**WORK REQUIRED**
Copy out the material below, putting "watch" wherever "clock" appears and leaving everything else untouched.

**EXERCISE MATERIALS**
┄┄┄┄┄┄┄┄┄┄┄┄┄┄┄┄┄┄┄┄
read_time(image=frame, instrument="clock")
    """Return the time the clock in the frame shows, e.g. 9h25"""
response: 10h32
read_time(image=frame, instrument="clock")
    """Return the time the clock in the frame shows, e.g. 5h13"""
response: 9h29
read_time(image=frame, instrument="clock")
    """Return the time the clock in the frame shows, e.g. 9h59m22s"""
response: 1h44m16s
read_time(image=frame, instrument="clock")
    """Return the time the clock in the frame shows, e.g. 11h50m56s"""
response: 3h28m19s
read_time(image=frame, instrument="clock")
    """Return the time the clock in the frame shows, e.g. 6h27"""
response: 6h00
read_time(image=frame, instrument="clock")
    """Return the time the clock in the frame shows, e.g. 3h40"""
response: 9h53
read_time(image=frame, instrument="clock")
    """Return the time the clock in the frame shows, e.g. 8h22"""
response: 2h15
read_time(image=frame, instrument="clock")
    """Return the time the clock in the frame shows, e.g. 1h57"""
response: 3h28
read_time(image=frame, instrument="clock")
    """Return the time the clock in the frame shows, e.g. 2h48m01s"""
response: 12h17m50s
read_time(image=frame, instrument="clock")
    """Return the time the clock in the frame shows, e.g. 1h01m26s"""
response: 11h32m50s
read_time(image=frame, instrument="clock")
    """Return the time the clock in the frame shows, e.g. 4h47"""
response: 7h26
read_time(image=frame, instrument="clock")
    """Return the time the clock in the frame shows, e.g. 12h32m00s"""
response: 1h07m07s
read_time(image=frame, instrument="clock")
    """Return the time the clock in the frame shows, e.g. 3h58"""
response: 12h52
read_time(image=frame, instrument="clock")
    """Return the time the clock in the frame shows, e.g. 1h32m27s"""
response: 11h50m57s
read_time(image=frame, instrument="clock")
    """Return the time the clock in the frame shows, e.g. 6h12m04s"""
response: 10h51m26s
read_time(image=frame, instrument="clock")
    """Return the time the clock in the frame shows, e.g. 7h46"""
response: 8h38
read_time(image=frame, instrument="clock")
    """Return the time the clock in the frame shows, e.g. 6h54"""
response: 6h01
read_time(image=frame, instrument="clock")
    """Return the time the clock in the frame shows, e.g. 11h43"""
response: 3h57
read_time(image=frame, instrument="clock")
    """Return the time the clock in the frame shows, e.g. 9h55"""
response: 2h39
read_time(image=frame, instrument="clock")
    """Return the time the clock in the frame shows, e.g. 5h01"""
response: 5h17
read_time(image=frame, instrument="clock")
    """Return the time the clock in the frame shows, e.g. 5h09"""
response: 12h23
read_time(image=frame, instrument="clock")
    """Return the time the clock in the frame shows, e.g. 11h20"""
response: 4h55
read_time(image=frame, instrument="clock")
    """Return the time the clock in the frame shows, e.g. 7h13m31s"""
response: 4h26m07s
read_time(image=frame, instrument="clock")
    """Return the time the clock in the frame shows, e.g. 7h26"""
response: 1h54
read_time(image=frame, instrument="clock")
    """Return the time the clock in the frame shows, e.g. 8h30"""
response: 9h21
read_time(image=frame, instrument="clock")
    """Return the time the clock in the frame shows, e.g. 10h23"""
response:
┄┄┄┄┄┄┄┄┄┄┄┄┄┄┄┄┄┄┄┄
**COMPLETED EXERCISE**
read_time(image=frame, instrument="watch")
    """Return the time the watch in the frame shows, e.g. 9h25"""
response: 10h32
read_time(image=frame, instrument="watch")
    """Return the time the watch in the frame shows, e.g. 5h13"""
response: 9h29
read_time(image=frame, instrument="watch")
    """Return the time the watch in the frame shows, e.g. 9h59m22s"""
response: 1h44m16s
read_time(image=frame, instrument="watch")
    """Return the time the watch in the frame shows, e.g. 11h50m56s"""
response: 3h28m19s
read_time(image=frame, instrument="watch")
    """Return the time the watch in the frame shows, e.g. 6h27"""
response: 6h00
read_time(image=frame, instrument="watch")
    """Return the time the watch in the frame shows, e.g. 3h40"""
response: 9h53
read_time(image=frame, instrument="watch")
    """Return the time the watch in the frame shows, e.g. 8h22"""
response: 2h15
read_time(image=frame, instrument="watch")
    """Return the time the watch in the frame shows, e.g. 1h57"""
response: 3h28
read_time(image=frame, instrument="watch")
    """Return the time the watch in the frame shows, e.g. 2h48m01s"""
response: 12h17m50s
read_time(image=frame, instrument="watch")
    """Return the time the watch in the frame shows, e.g. 1h01m26s"""
response: 11h32m50s
read_time(image=frame, instrument="watch")
    """Return the time the watch in the frame shows, e.g. 4h47"""
response: 7h26
read_time(image=frame, instrument="watch")
    """Return the time the watch in the frame shows, e.g. 12h32m00s"""
response: 1h07m07s
read_time(image=frame, instrument="watch")
    """Return the time the watch in the frame shows, e.g. 3h58"""
response: 12h52
read_time(image=frame, instrument="watch")
    """Return the time the watch in the frame shows, e.g. 1h32m27s"""
response: 11h50m57s
read_time(image=frame, instrument="watch")
    """Return the time the watch in the frame shows, e.g. 6h12m04s"""
response: 10h51m26s
read_time(image=frame, instrument="watch")
    """Return the time the watch in the frame shows, e.g. 7h46"""
response: 8h38
read_time(image=frame, instrument="watch")
    """Return the time the watch in the frame shows, e.g. 6h54"""
response: 6h01
read_time(image=frame, instrument="watch")
    """Return the time the watch in the frame shows, e.g. 11h43"""
response: 3h57
read_time(image=frame, instrument="watch")
    """Return the time the watch in the frame shows, e.g. 9h55"""
response: 2h39
read_time(image=frame, instrument="watch")
    """Return the time the watch in the frame shows, e.g. 5h01"""
response: 5h17
read_time(image=frame, instrument="watch")
    """Return the time the watch in the frame shows, e.g. 5h09"""
response: 12h23
read_time(image=frame, instrument="watch")
    """Return the time the watch in the frame shows, e.g. 11h20"""
response: 4h55
read_time(image=frame, instrument="watch")
    """Return the time the watch in the frame shows, e.g. 7h13m31s"""
response: 4h26m07s
read_time(image=frame, instrument="watch")
    """Return the time the watch in the frame shows, e.g. 7h26"""
response: 1h54
read_time(image=frame, instrument="watch")
    """Return the time the watch in the frame shows, e.g. 8h30"""
response: 9h21
read_time(image=frame, instrument="watch")
    """Return the time the watch in the frame shows, e.g. 10h23"""
response:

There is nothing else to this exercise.